Ordered a box of KN95 masks today, and a big bottle of Vitamin D. Paid a little extra for quicker shipping. Ran about 110$ total.
Still holding off on grocery shopping. Numbers are falling in my county, but still up above 60 new cases per day per 100k population. I bought some snacks at the Dollar General next door over the inauguration, and picked up some frozen veggies at the same time. I might make it another 2 weeks.
Bad news on the van–the exhaust shop I took it to didn’t know anything about the DEF (diesel emission fluid) system that these Mercedes diesels run. They fixed a rusted out chunk of pipe for me, but that’s it. I drove it for ~60 miles since then to give the codes a chance to update, and soon I’ll jot down whatever codes it’s throwing now and then reset them and see what pops back up. Also, assuming everything is not resolved by that piece of pipe being replaced, planning on calling lots of shops nearby and seeing if anyone works on these MB DEF systems. The consensus seems to be that the dealerships have to handle that. My brother, a redneck who’s been driving diesels for decades and doing a lot of his own work, said he wouldn’t attempt it. And if no local mechanics will either, then I don’t think I have much chance of doing it myself. That means paying crazy prices to a dealership. Even if it comes to that, I’ll be calling some other dealerships to get quotes.

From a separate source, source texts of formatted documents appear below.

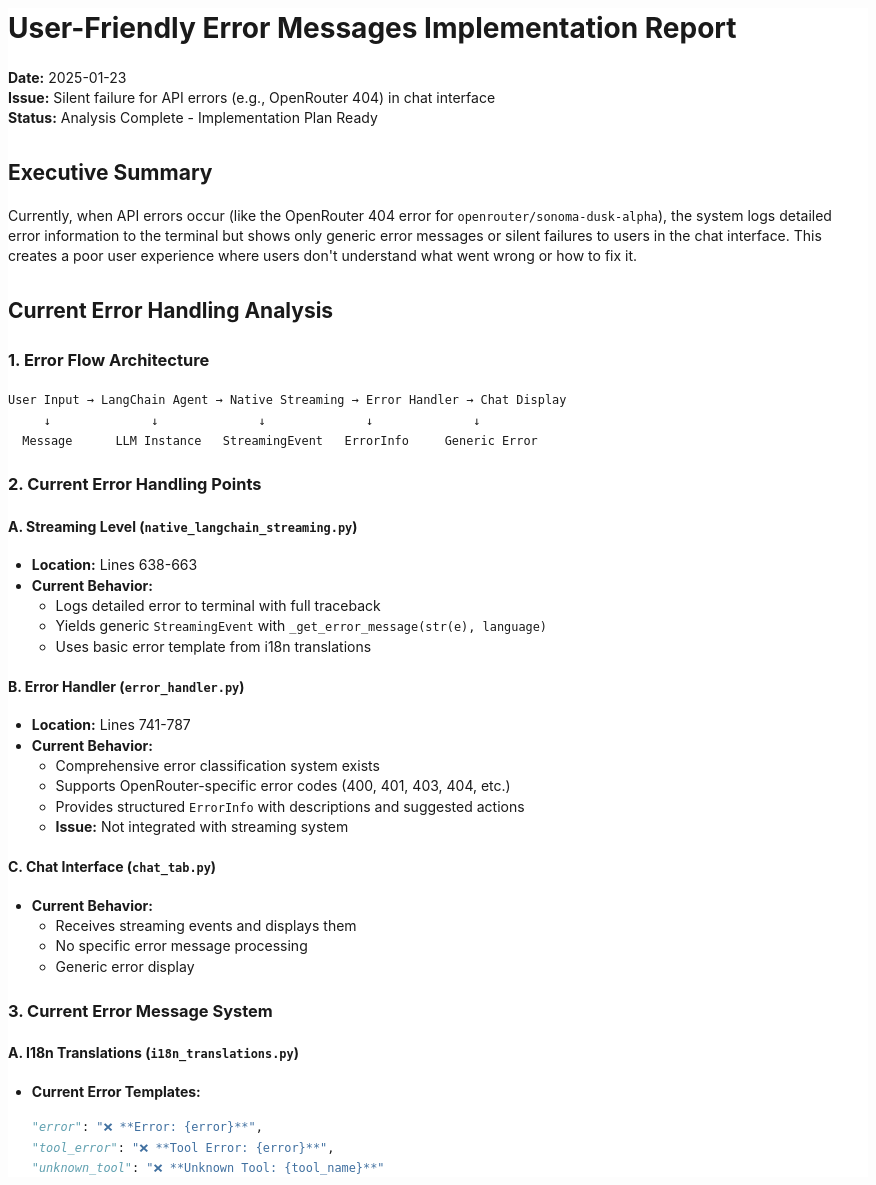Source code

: # User-Friendly Error Messages Implementation Report

**Date:** 2025-01-23  
**Issue:** Silent failure for API errors (e.g., OpenRouter 404) in chat interface  
**Status:** Analysis Complete - Implementation Plan Ready

## Executive Summary

Currently, when API errors occur (like the OpenRouter 404 error for `openrouter/sonoma-dusk-alpha`), the system logs detailed error information to the terminal but shows only generic error messages or silent failures to users in the chat interface. This creates a poor user experience where users don't understand what went wrong or how to fix it.

## Current Error Handling Analysis

### 1. Error Flow Architecture

```
User Input → LangChain Agent → Native Streaming → Error Handler → Chat Display
     ↓              ↓              ↓              ↓              ↓
  Message      LLM Instance   StreamingEvent   ErrorInfo     Generic Error
```

### 2. Current Error Handling Points

#### A. Streaming Level (`native_langchain_streaming.py`)
- **Location:** Lines 638-663
- **Current Behavior:** 
  - Logs detailed error to terminal with full traceback
  - Yields generic `StreamingEvent` with `_get_error_message(str(e), language)`
  - Uses basic error template from i18n translations

#### B. Error Handler (`error_handler.py`)
- **Location:** Lines 741-787
- **Current Behavior:**
  - Comprehensive error classification system exists
  - Supports OpenRouter-specific error codes (400, 401, 403, 404, etc.)
  - Provides structured `ErrorInfo` with descriptions and suggested actions
  - **Issue:** Not integrated with streaming system

#### C. Chat Interface (`chat_tab.py`)
- **Current Behavior:**
  - Receives streaming events and displays them
  - No specific error message processing
  - Generic error display

### 3. Current Error Message System

#### A. I18n Translations (`i18n_translations.py`)
- **Current Error Templates:**
  ```python
  "error": "❌ **Error: {error}**",
  "tool_error": "❌ **Tool Error: {error}**",
  "unknown_tool": "❌ **Unknown Tool: {tool_name}**"
  ```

The first dealership quoted me 9k after taxes, and that’s about a 1/3 of what I paid for the van itself. I’ve thought about whether or not it makes sense to back out of this project, selling what I can to recoup as much of the cost as I can, and I don’t think I’m going to do that. I couldn’t get what I still owe for the van, and would take losses on everything else. This was a major issue that existed with the van before I bought it, and that I didn’t know to look out for ahead of time. Viewed that way, this cost is part of buying a high-mileage used vehicle (though it’s still a fucking lot). Once this is taken care of, hopefully there won’t be other major repairs for some years.
More bad news, this time on the job front…or rather a lack of news that I’m interpreting as bad. My current college has not yet offered me a job for next year. The department wants to hire me back, but the admin was supposed to have decided 10 days ago whether or not they’d allot funds for such a hire. The fact that they’ve pushed that decision back so far does not bode well to me.
So I’m going to pull the trigger on a Coursera program in data science, and start trying to move out of academia. I’m not feeling empowered in my job situation right now…every year I scramble for work and worry that there won’t be any. I do a damn fine job teaching, and am shown very little appreciation by the institutions, and zero loyalty. I’m drawn to the idea of making 6 figures and being able to choose from multiple available positions. I’m going to start today.
I bet I can save 500k in 10 years on a data science path. If I inherit another 500k over that timeline, I’ll be in good shape to live on passive income for the remainder.
I hate the idea of putting off the work I want to be doing (math, writing, and music) for so long, but them’s the breaks. Where I’m at is not great.
Another plus of moving into data science is that it would likely make it easier for me to move to another country. The fact that I’m in danger of losing my healthcare mid-pandemic has not endeared me to this country, and the relationship was already strained (to say the least). So…fuck all y’all. I’mma bounce. I’d love to end up in western Canada, working mostly from home near Vancouver. I think that sounds like a 5-year plan.